Testo del documento —
^^^^^^^^

Perciò se il grafico che si è finora individuato è quello
di una linea retta oppure di una spirale, il terzo momento, successivo a quello
di Dostoevskij, è rappresentato da una serie di linee che, su un foglio
bianco prendono tutte le direzioni possibili. Infatti la struttura del romanzo,
dopo Dostoevskil, si frantuma in una miriade di direzioni che rende
effettivamente difficile seguire la vicenda, a meno che il lettore non compia un opera di modificazione di sé e del
modo in cui è abituato a leggere e che modifichi, a sua volta, il
rapporto che ha con il romanzo.
C'è a questo proposito, un'interessante osservazione di Sartre, il quale
sostiene che, fino ad ora, conoscere,
e quindi leggere ed entrare in rapporto con un oggetto, è stata
l'espressione di una filosofia elementare. Vale a dire: fino a questo momento
della storia della cultura umana, l'atto conoscitivo è stato
l'espressione di una volontà di impadronirsi dell'oggetto conosciuto,
è stato come divorare, far proprio, immagazzinare l'oggetto per cui, al
termine di una lettura, si poteva dire di possedere una storia e il suo
significato.
Con il romanzo moderno questo non è più possibile. Ad una
conoscenza, che avviene mediante la presa di possesso dell'oggetto che l'artista ci offre, è necessario
sostituire un altro atteggiamento: quello che tende a percepire le allusioni,
le infinite dimensioni, le sfumature e la gamma di messaggi che il romanzo tende a comunicare.
La rivoluzione di Proust
Marcel
Proust è il più significativo protagonista della rivoluzione del
romanzo del '900. Egli è l'autore de La
ricerca del tempo perduto. Il titolo
originario di questa serie di ampi racconti era Le intermittenze del cuore, facendo riferimento all'accendersi e
allo spegnersi di una lampadina. E tale è la posizione del protagonista
che, all'interno dei sette romanzi, fa una cosa sola: ricorda. Quindi è un romanzo di memoria. Tuttavia il
ricordo di questo giovane non è il ricordo lineare, non è il
racconto ordinato della propria esistenza, l'infanzia, l'adolescenza, la
giovinezza e la maturità, ma sono degli squarci che la memoria in azione apre su diversi momenti della
propria esistenza. Quindi il romanzo è costruito materialmente su
diverse dimensioni temporali; è un romanzo o più strati in cui il
protagonista, che vive il presente che è la posizione da cui narra,
contemporaneamente vive altre epoche della sua esistenza con la stessa evidenza
con cui a noi è dato di vivere il presente, l'istante. Che cosa diviene
la realtà in questo romanzo? Una stratificazione di più epoche,
di più fasi dell'esistenza, indistinte fra di loro come in un sogno in
cui il protagonista si muove con libertà o agilità, come se
vivesse in un eterno presente.

^^^^^^^^

Voci dei dati —
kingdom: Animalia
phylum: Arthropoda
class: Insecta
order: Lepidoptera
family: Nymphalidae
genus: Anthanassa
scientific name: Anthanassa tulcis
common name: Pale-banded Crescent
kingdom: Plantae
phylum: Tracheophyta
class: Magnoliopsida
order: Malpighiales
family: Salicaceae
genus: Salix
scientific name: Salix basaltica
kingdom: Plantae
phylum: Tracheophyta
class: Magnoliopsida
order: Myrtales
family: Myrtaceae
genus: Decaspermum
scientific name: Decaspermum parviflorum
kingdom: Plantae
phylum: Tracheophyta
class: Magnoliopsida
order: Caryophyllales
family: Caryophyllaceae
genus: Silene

^^^^^^^^

Cosa farai —
#1 Nel testo sul romanzo del Novecento, qual era il titolo originario della serie di racconti di Proust?
#2 Scrivi il seguito del testo sul romanzo del Novecento, riprendendo dopo la sua ultima frase.

Risposte ai compiti —
#1 Le intermittenze del cuore.

#2
Che cosa è successo? È
andata in crisi la categoria tradizionale del tempo. Il tempo non risponde
più ad una successione cronologica, matematica, lineare ma è il tempo della coscienza,
cioè senza tempo. Perciò le varie epoche della propria esistenza
si intersecano tra di loro. Nell'atto in cui - ed è una scena
famosissima - l'uomo immerge un biscotto in una tazza di tè si accende
come una lampadina della memoria: in quell'istante la coscienza del
protagonista è proiettata in un'altra epoca della sua esistenza, in
quella in cui compiva lo stesso gesto. Quindi sulla narrazione di questo atto
presente si innesta la narrazione della memoria di un'altra fase della propria
esistenza. Avviene che le varie zone del tempo si incrociano, senza che l'uomo
possa dire qual è lo spazio temporale in cui egli realmente vive. Si
vive in un istante ma si è aperti a tutti gli istanti che, attraverso la
memoria, si legano a questo.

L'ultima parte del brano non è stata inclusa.